- The Washington Times - Tuesday, September 20, 2016

An American entrepreneur from Louisiana wanted to make an all-terrain vehicle for his family to enjoy, but ended up catching the attention of the U.S. military’s elite warfighters.

Skyrunner co-founder and test pilot Stewart Hamel recently succeeded in getting the Federal Aviation Administration’s approval for his “off-road aircraft,” the MMK 3.2 an advanced ultra-light tactical vehicle. Its versatility was featured on Fox News’ Happening Now and an earned an audience with military officials.

Mr. Hamel’s website for the Shreveport, Louisiana, company says its vehicle can fly up to 10,000 feet and reach ground speeds up to 70 miles per hour. The cost: $139,000, which he says is a bargain when compared to the resources needed to operate helicopters.
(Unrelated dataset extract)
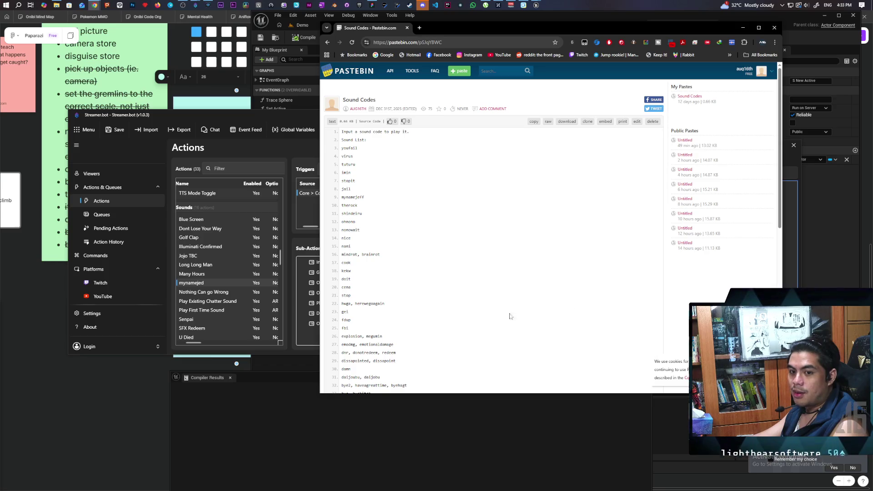
{"action": "left_click", "coordinate": [743, 28]}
“[Military officials have] actually come to Shreveport multiple times and helped us think through the design,” Mr. Hamel told Fox News Thursday. “We redesigned this on probably 80 percent of their feedback. Whether we got the contracts or not, look, it’s a very patriotic place for us to play. Look, the military, if we can save American soldiers’ lives, they’ve got all of our resources behind it.”

The 3-year-old company told Business Insider Tuesday that he has a “verbal commitment” from the U.S. special operations forces community.

“The shocks [are what] won this particular group over,” SkyRunner consultant Mike Mitchell told the website. “Going off of a loading dock four to five feet tall … with such a soft landing was a big plus in their eyes.”

The company said its vehicle would likely be used for surveillance or recovery missions, but would not give specifics on its commitment from the U.S. military.

“It’s very intuitive. It can be piloted in 12 hours of flight training,” Mr. Hamel told Fox. “I’ve landed it in 150 [feet]. … You don’t need a special license. You take a police officer, a fireman, or someone who is working in the field, and turn them into a pilot in a week.”